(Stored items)
-------------------------

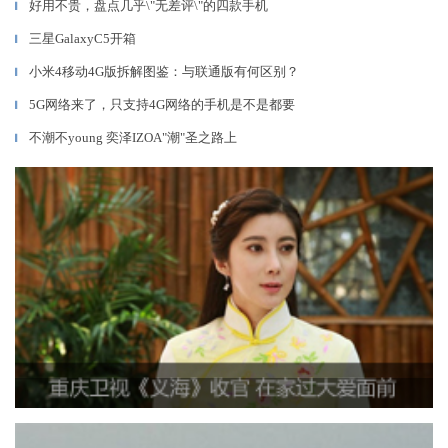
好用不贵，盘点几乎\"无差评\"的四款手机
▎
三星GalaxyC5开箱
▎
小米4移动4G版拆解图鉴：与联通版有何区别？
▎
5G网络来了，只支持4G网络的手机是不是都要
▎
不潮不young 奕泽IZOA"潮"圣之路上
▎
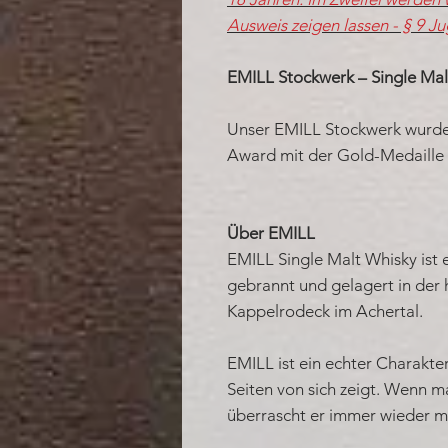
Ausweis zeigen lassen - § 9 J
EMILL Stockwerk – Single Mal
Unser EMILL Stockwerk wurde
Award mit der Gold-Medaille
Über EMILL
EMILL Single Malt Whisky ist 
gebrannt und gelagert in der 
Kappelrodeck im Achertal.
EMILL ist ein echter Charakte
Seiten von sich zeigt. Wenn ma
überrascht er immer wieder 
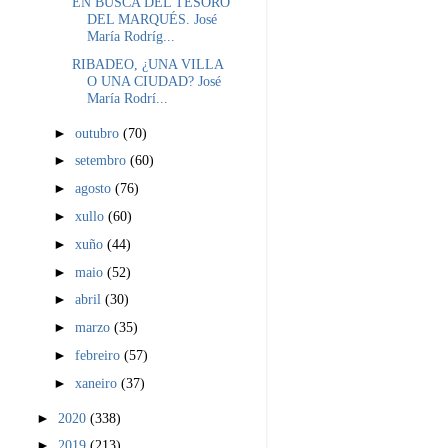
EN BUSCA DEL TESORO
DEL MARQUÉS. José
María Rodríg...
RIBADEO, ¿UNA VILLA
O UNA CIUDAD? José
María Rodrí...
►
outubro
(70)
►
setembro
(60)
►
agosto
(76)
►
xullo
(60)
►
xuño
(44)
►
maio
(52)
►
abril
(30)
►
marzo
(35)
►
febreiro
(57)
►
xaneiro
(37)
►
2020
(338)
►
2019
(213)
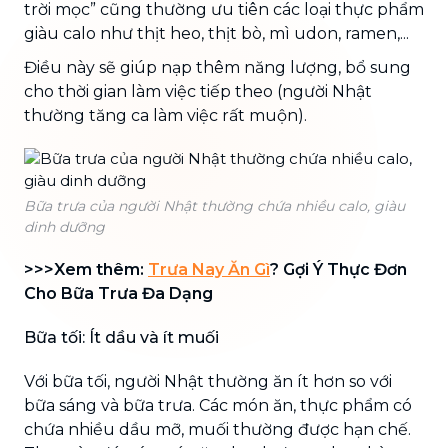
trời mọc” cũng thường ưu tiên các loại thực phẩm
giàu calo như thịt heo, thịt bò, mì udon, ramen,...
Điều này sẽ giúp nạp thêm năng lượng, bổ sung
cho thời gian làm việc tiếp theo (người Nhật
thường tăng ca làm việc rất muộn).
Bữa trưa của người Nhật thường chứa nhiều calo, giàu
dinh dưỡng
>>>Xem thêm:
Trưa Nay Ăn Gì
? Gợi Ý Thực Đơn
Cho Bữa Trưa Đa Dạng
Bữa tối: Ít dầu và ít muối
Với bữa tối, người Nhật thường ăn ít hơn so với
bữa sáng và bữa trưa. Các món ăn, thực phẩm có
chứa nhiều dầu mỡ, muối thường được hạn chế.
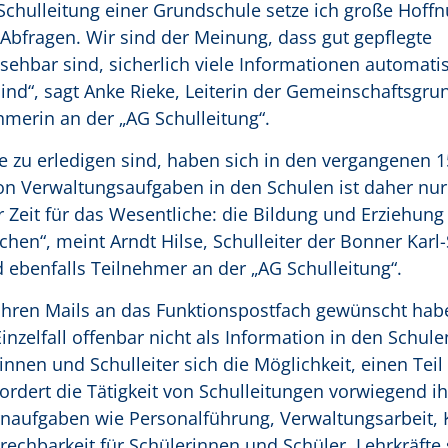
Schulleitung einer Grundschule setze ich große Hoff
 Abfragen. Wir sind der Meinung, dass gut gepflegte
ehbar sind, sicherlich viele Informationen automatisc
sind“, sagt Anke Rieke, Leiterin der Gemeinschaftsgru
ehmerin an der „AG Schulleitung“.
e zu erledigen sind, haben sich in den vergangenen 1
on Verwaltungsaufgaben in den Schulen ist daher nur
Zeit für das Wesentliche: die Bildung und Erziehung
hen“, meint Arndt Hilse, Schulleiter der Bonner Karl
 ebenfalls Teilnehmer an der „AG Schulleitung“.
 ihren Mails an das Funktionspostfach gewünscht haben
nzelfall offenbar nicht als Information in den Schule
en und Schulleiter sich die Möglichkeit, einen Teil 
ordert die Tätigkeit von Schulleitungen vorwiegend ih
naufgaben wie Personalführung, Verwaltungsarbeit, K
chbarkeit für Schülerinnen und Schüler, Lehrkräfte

-------------------------

Request:
Transcribe every line of text in the listing above, keeping each character as it appears. Leave out the pictures.

Expected output:
好用不贵，盘点几乎\"无差评\"的四款手机
▎
三星GalaxyC5开箱
▎
小米4移动4G版拆解图鉴：与联通版有何区别？
▎
5G网络来了，只支持4G网络的手机是不是都要
▎
不潮不young 奕泽IZOA"潮"圣之路上
▎
Ausweis zeigen lassen - § 9 J
EMILL Stockwerk – Single Mal
Unser EMILL Stockwerk wurde
Award mit der Gold-Medaille
Über EMILL
EMILL Single Malt Whisky ist 
gebrannt und gelagert in der 
Kappelrodeck im Achertal.
EMILL ist ein echter Charakte
Seiten von sich zeigt. Wenn ma
überrascht er immer wieder 
EN BUSCA DEL TESORO
DEL MARQUÉS. José
María Rodríg...
RIBADEO, ¿UNA VILLA
O UNA CIUDAD? José
María Rodrí...
►
outubro
(70)
►
setembro
(60)
►
agosto
(76)
►
xullo
(60)
►
xuño
(44)
►
maio
(52)
►
abril
(30)
►
marzo
(35)
►
febreiro
(57)
►
xaneiro
(37)
►
2020
(338)
►
2019
(213)
trời mọc” cũng thường ưu tiên các loại thực phẩm
giàu calo như thịt heo, thịt bò, mì udon, ramen,...
Điều này sẽ giúp nạp thêm năng lượng, bổ sung
cho thời gian làm việc tiếp theo (người Nhật
thường tăng ca làm việc rất muộn).
Bữa trưa của người Nhật thường chứa nhiều calo, giàu
dinh dưỡng
>>>Xem thêm:
Trưa Nay Ăn Gì
? Gợi Ý Thực Đơn
Cho Bữa Trưa Đa Dạng
Bữa tối: Ít dầu và ít muối
Với bữa tối, người Nhật thường ăn ít hơn so với
bữa sáng và bữa trưa. Các món ăn, thực phẩm có
chứa nhiều dầu mỡ, muối thường được hạn chế.
Schulleitung einer Grundschule setze ich große Hoff
 Abfragen. Wir sind der Meinung, dass gut gepflegte
ehbar sind, sicherlich viele Informationen automatisc
sind“, sagt Anke Rieke, Leiterin der Gemeinschaftsgru
ehmerin an der „AG Schulleitung“.
e zu erledigen sind, haben sich in den vergangenen 1
on Verwaltungsaufgaben in den Schulen ist daher nur
Zeit für das Wesentliche: die Bildung und Erziehung
hen“, meint Arndt Hilse, Schulleiter der Bonner Karl
 ebenfalls Teilnehmer an der „AG Schulleitung“.
 ihren Mails an das Funktionspostfach gewünscht haben
nzelfall offenbar nicht als Information in den Schule
en und Schulleiter sich die Möglichkeit, einen Teil 
ordert die Tätigkeit von Schulleitungen vorwiegend ih
naufgaben wie Personalführung, Verwaltungsarbeit, K
chbarkeit für Schülerinnen und Schüler, Lehrkräfte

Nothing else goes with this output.